(Beginning of Data in this exercise)

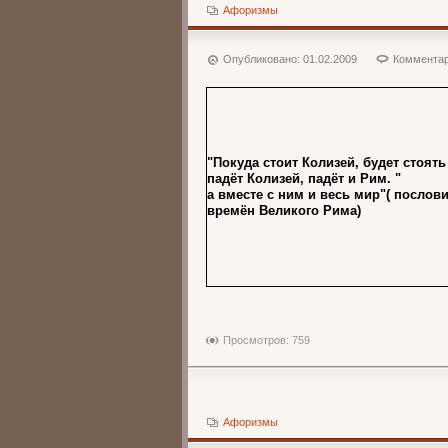
Афоризмы
Опубликовано:
01.02.2009
Комментар
"Покуда стоит Колизей, будет стоять
падёт Колизей, падёт и Рим. "
а вместе с ним и весь мир"( послов
времён Великого Рима)
Просмотров: 759
Афоризмы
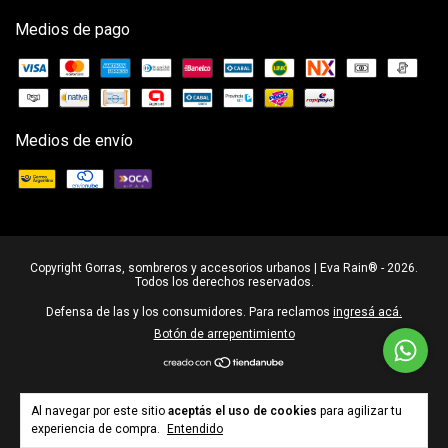
Medios de pago
Medios de envío
Copyright Gorras, sombreros y accesorios urbanos | Eva Rain® - 2026.
Todos los derechos reservados.
Defensa de las y los consumidores. Para reclamos
ingresá acá.
Botón de arrepentimiento
Al navegar por este sitio
aceptás el uso de cookies
para agilizar tu
experiencia de compra.
Entendido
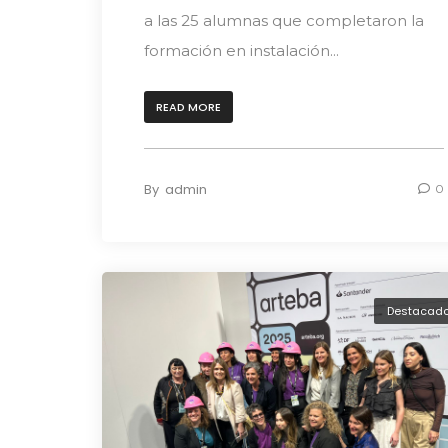
a las 25 alumnas que completaron la
formación en instalación...
READ MORE
By
admin
0
Destacad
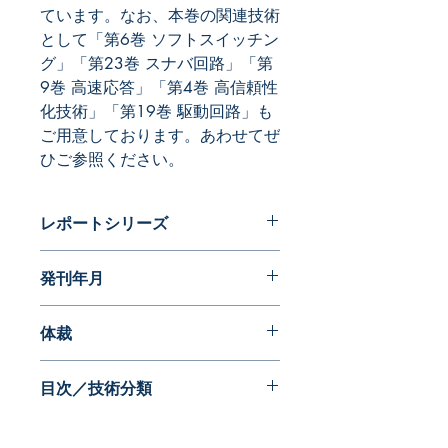
ています。なお、本巻の関連技術
として「第6巻 ソフトスイッチン
グ」「第23巻 スナバ回路」「第
9巻 高速応答」「第4巻 高信頼性
化技術」「第19巻 駆動回路」も
ご用意しております。あわせてぜ
ひご参照ください。
レポートシリーズ
現役の開発技術者が選ぶスイッチング
発刊年月
電源特許１００
2010年01月
体裁
PDF版
目次／技術分類
・エミッション－ソフトスイッチング
－スナバ回路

(End of Data in this exercise)

Task description ::
Would you count the lines in the data that contain "Колизей" and answer with only the number?

Exercise result ::
2